Start of DATA UNDER STUDY

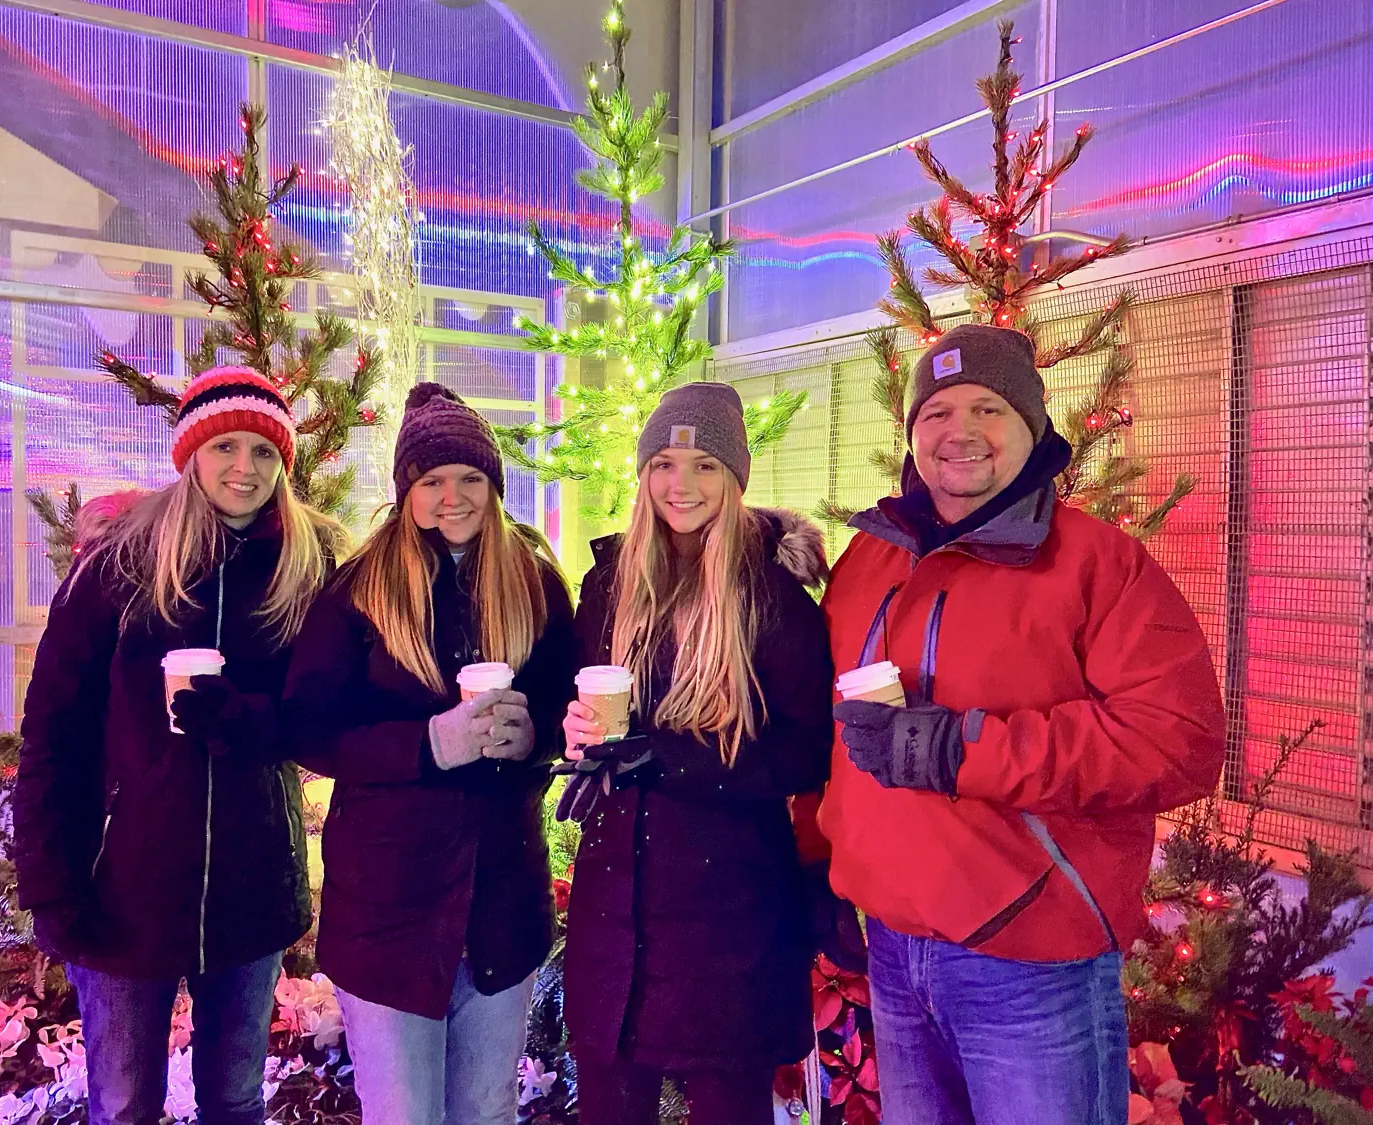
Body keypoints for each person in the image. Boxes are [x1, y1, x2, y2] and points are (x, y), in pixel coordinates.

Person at [812, 323, 1226, 1125]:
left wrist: (966, 748)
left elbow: (1177, 741)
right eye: (935, 412)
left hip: (1030, 957)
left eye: (987, 408)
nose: (958, 432)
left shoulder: (1096, 563)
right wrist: (818, 856)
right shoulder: (867, 561)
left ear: (1033, 426)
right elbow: (821, 725)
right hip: (893, 948)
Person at [14, 365, 346, 1125]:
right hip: (123, 884)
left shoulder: (305, 568)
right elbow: (53, 735)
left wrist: (253, 720)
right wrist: (50, 885)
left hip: (251, 886)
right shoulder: (121, 565)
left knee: (233, 1100)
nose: (245, 468)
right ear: (190, 453)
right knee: (127, 1102)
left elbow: (327, 718)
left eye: (264, 453)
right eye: (224, 446)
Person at [280, 382, 575, 1125]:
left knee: (485, 1109)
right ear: (407, 490)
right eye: (433, 480)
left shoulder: (533, 581)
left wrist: (532, 738)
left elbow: (565, 706)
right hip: (388, 910)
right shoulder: (359, 590)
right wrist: (425, 744)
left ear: (494, 487)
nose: (453, 496)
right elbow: (309, 728)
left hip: (500, 906)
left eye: (471, 478)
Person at [558, 382, 836, 1125]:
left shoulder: (773, 601)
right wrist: (577, 729)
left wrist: (668, 756)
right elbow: (575, 697)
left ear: (735, 478)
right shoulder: (610, 587)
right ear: (644, 474)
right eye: (665, 463)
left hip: (731, 914)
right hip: (615, 907)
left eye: (706, 464)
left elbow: (808, 753)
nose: (682, 485)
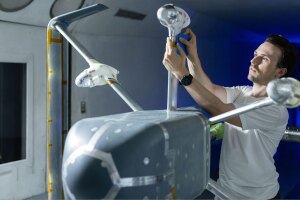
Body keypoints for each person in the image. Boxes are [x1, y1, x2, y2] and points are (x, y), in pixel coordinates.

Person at [162, 29, 298, 200]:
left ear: (280, 72)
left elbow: (218, 110)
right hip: (225, 190)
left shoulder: (274, 108)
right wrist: (192, 56)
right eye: (256, 54)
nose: (253, 61)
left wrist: (181, 73)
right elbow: (208, 89)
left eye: (264, 59)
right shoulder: (243, 92)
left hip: (258, 196)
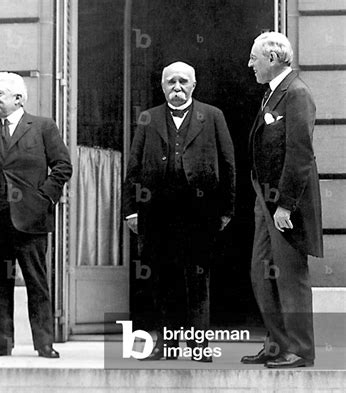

End of DATA UNDER STUDY

_PROBLEM STATEMENT_
Each line from the first line of the listing above through the line containing "nose: (958, 432)" is to be written out exactly, and the pictures are to be left out.

_ANSWER SECTION_
Body keypoints for each person in the image. Boxes are [x1, y1, x2, y2] and points are (x, y), in pixel coordinates.

Person at [812, 323, 1226, 1125]:
left wrist: (966, 748)
left elbow: (1177, 741)
right eye: (935, 412)
left hip: (1030, 957)
left eye: (987, 408)
nose: (958, 432)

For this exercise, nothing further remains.